* BEGIN *

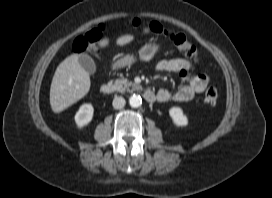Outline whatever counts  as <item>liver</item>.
<instances>
[{
	"mask_svg": "<svg viewBox=\"0 0 272 198\" xmlns=\"http://www.w3.org/2000/svg\"><path fill=\"white\" fill-rule=\"evenodd\" d=\"M134 39L133 35H123L117 38L119 46L126 45ZM108 39L102 40L99 45L105 47ZM89 73L80 65L79 56L72 54L57 67L50 87V105L55 113L62 112L72 104L83 98L90 89Z\"/></svg>",
	"mask_w": 272,
	"mask_h": 198,
	"instance_id": "obj_1",
	"label": "liver"
}]
</instances>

* END *

Please reproduce the lines above character for character, leaving the pictures out of your answer.

Outline whatever counts  as <item>liver</item>.
<instances>
[{
	"mask_svg": "<svg viewBox=\"0 0 272 198\" xmlns=\"http://www.w3.org/2000/svg\"><path fill=\"white\" fill-rule=\"evenodd\" d=\"M134 39L133 35H123L117 38L119 46L126 45ZM108 39L102 40L99 45L105 47ZM89 73L80 65L79 56L72 54L57 67L50 87V105L55 113L62 112L72 104L83 98L90 89Z\"/></svg>",
	"mask_w": 272,
	"mask_h": 198,
	"instance_id": "obj_1",
	"label": "liver"
}]
</instances>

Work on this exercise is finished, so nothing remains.